William Bryce Binnie FRIBA (1 July 1886 – 1963) was a Scottish architect. He trained in Scotland but practiced initially in New York and then London. During the First World War he served with the Black Watch and was decorated for bravery. Afterwards he worked for the Imperial War Graves Commission until 1927, when he returned to private practice in London.
Binne was born at Kingscavil, by Linlithgow. From 1904 he was articled to architect Robert Bryden in Glasgow, moving to John James Burnet's office after Bryden's death in 1906. Between 1908 and 1910Binnie studied at the Glasgow School of Art, where he was awarded a gold medal and a travel scholarship, which he used to spend a year Italy.
In 1910 he moved to New York City to work at Warren & Wetmore, where amongst other buildings, he worked on some of the detailings of the interior of Grand Central Station.
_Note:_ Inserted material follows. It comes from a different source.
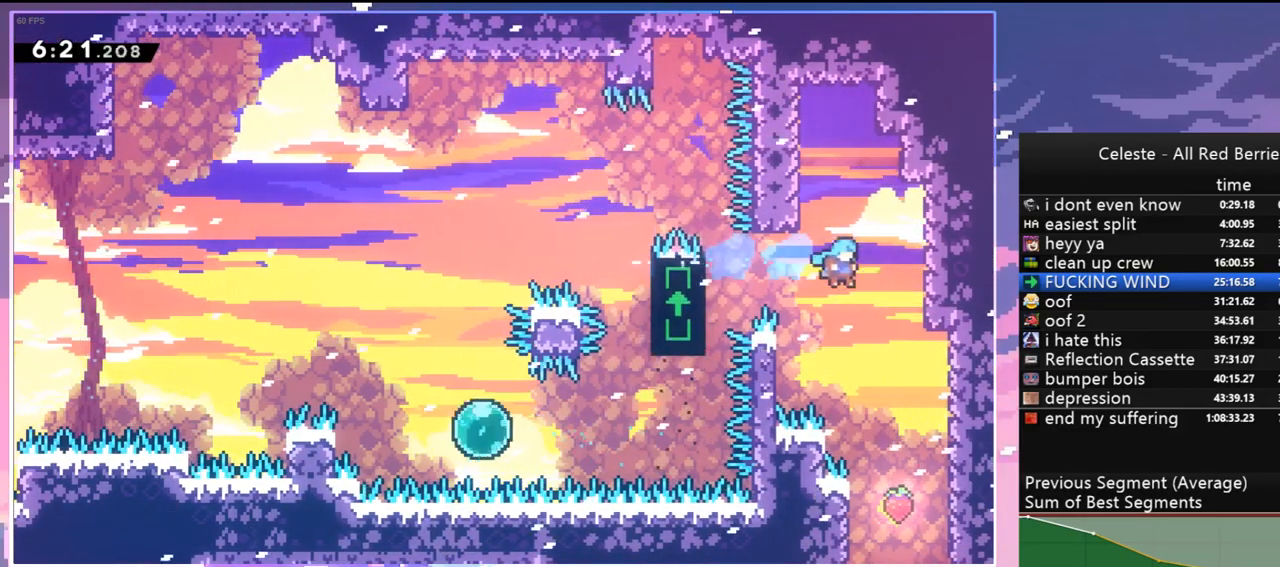
{"keys": ["right"], "events": [[133, "right", "up"], [417, "right", "down"], [500, "down", "up"]]}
In 1913 he returned to Britain to work as a draughtsman under London architect Leonard Martin.[1]
Binnie served in the Army during World War I, eventually attaining the rank of major in the Black Watch (Royal Highlanders).[2] His actions gained him the Military Cross "for conspicuous gallantry" in 1916 when he took command of a company which had lost its officers. His citation notes that "Though buried by a shell early in the morning, he never ceased his fine work". In 1917 he was awarded a Bar to his decoration, and a second Bar in 1918 when he again took the place of an officer who had been killed.
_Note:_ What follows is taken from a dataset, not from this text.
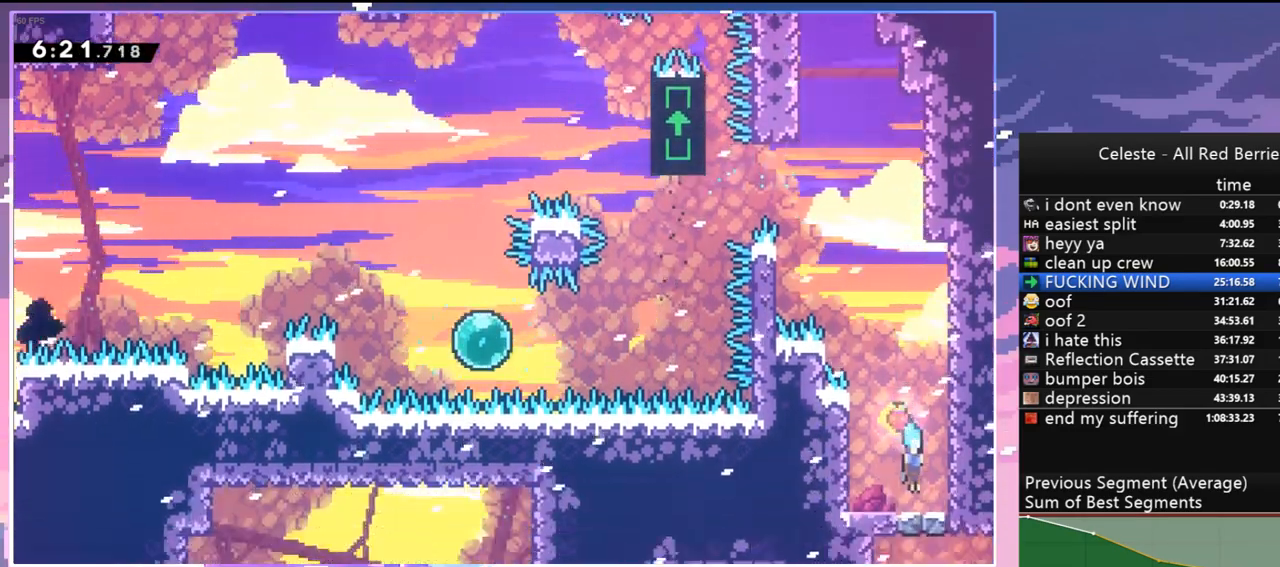
{"keys": ["down"], "events": [[100, "jump", "down"], [150, "down", "down"], [150, "right", "up"], [183, "jump", "up"], [333, "dash", "down"], [433, "dash", "up"]]}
At the close of the war he took up a position as assistant architect at the Imperial War Graves Commission (now Commonwealth War Graves Commission), and was promoted to deputy director in 1920.[1] He spent much of the post-war years in France and Belgium designing memorials, including the one at Nieuwpoort in West Flanders.[3] He was admitted to the Royal Institute of British Architects (RIBA) in 1919 as an Associate, and became a Fellow in 1925. His nominators for fellowship were Sir Herbert Baker, Sir Reginald Blomfield, and Sir Edwin Lutyens, all of whom had been prominent in the work of the War Graves Commission.[1]
In 1927 he returned to London to set up a practice with fellow Scot Claude Ferrier, who was already established in Westminster. The association lasted until Ferrier's accidental death in 1935, after which Binnie continued the practice alone.[1] His work in this later period, in an Art Deco style, included the design of 81 New Bond Street and an extension to the National Temperance Hospital (now part of University College Hospital). The East Stand of Arsenal Stadium, Highbury, (1936) was designed by Ferrier and Binnie and is now a Grade II listed building.[4] He also undertook commissions in Malta, including the Hotel Phoenicia at Floriana (1939)[1] and The Farsons Brewery (1950), designed with Lewis V. Farrugia.